Additional Talk Points: Demands of Plantation Tea Workers on International Tea Day, December 15

1.     On Wages and Employment Security :
  • Affirm the principle of ‘living wages’.
  • Equal wage for men and women for equal work
  • Institutional support for workers takeover through workers’ cooperative with state assistance rehabilitation of displaced workers into decent working situations
  • The workers in the subleased or contracted-out gardens and out-growers should get all the benefits as applicable to regular workers.
2.     On Women Workers and Child Rights:
  • The exclusion and exploitation of women workers, who constitute more than 50 percent of the workforce in the tea sector should stop
  • Women should get equal wages and service conditions and equal opportunities in all negotiations and decision making processes.
  • Plantation should stop the use of harmful weedicides and herbicides which affect the health of women workers.
  • Maternity Benefits must be provided for.

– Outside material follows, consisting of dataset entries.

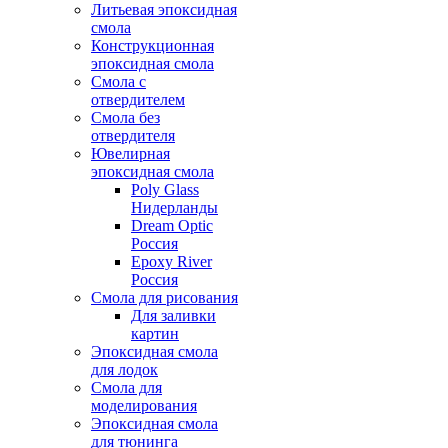
Литьевая эпоксидная
смола
Конструкционная
эпоксидная смола
Смола с
отвердителем
Смола без
отвердителя
Ювелирная
эпоксидная смола
Poly Glass
Нидерланды
Dream Optic
Россия
Epoxy River
Россия
Смола для рисования
Для заливки
картин
Эпоксидная смола
для лодок
Смола для
моделирования
Эпоксидная смола
для тюнинга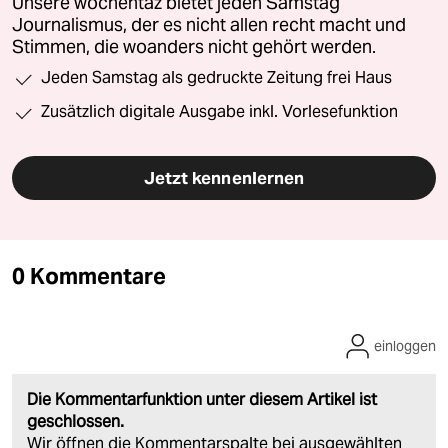
Unsere wochentaz bietet jeden Samstag
Journalismus, der es nicht allen recht macht und
Stimmen, die woanders nicht gehört werden.
Jeden Samstag als gedruckte Zeitung frei Haus
Zusätzlich digitale Ausgabe inkl. Vorlesefunktion
Jetzt kennenlernen
0 Kommentare
einloggen
Die Kommentarfunktion unter diesem Artikel ist
geschlossen.
Wir öffnen die Kommentarspalte bei ausgewählten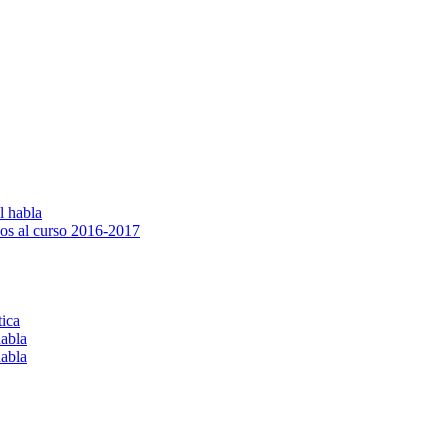
l habla
os al curso 2016-2017
tica
habla
habla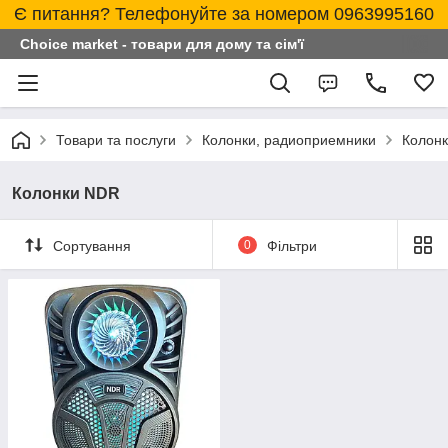
Є питання? Телефонуйте за номером 0963995160
Choice market - товари для дому та сім'ї
Товари та послуги
Колонки, радиоприемники
Колон
Колонки NDR
Сортування
0
Фільтри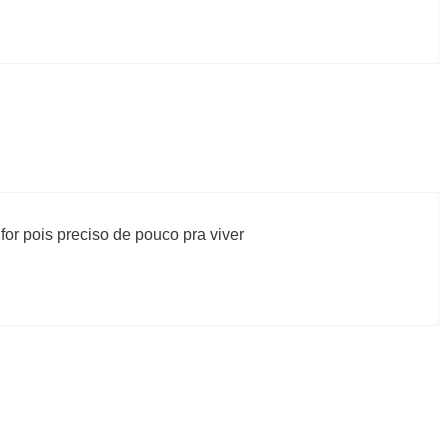
or pois preciso de pouco pra viver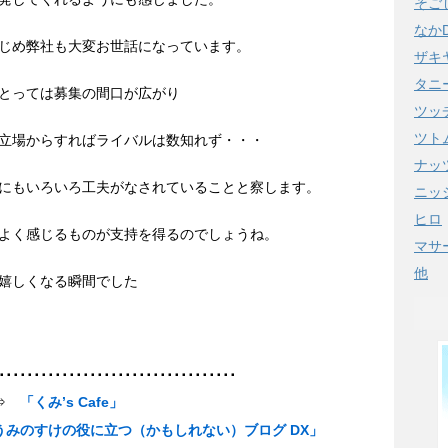
そご
なか
じめ弊社も大変お世話になっています。
ザキ
タニ
とっては募集の間口が広がり
ツッ
ツト
立場からすればライバルは数知れず・・・
ナッ
にもいろいろ工夫がなされていることと察します。
ニッ
ヒロ
よく感じるものが支持を得るのでしょうね。
マサ
他
嬉しくなる瞬間でした
･･････････････････････････････････
 ⇒
「くみ’s Cafe」
うみのすけの役に立つ（かもしれない）ブログ DX」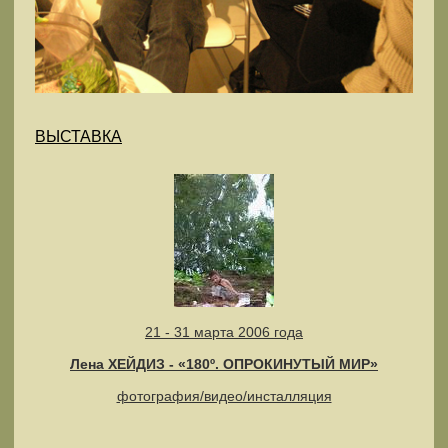
ВЫСТАВКА
21 - 31 марта 2006 года
Лена ХЕЙДИЗ - «180º. ОПРОКИНУТЫЙ МИР»
фотография/видео/инсталляция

  • Elimination of child labour
  • There should be provision of child-care centres and healthcare benefits.
3.     Labour Rights
  • Trade union rights are the universal human rights which should be respected by all and hence Trade Unions must be given the right to organise and collective bargaining including right to strike
  • No forced labour
  • Trade union rights should not be violated. Trade Unions affirm the principle of Decent Work and standards as defined by the ILO.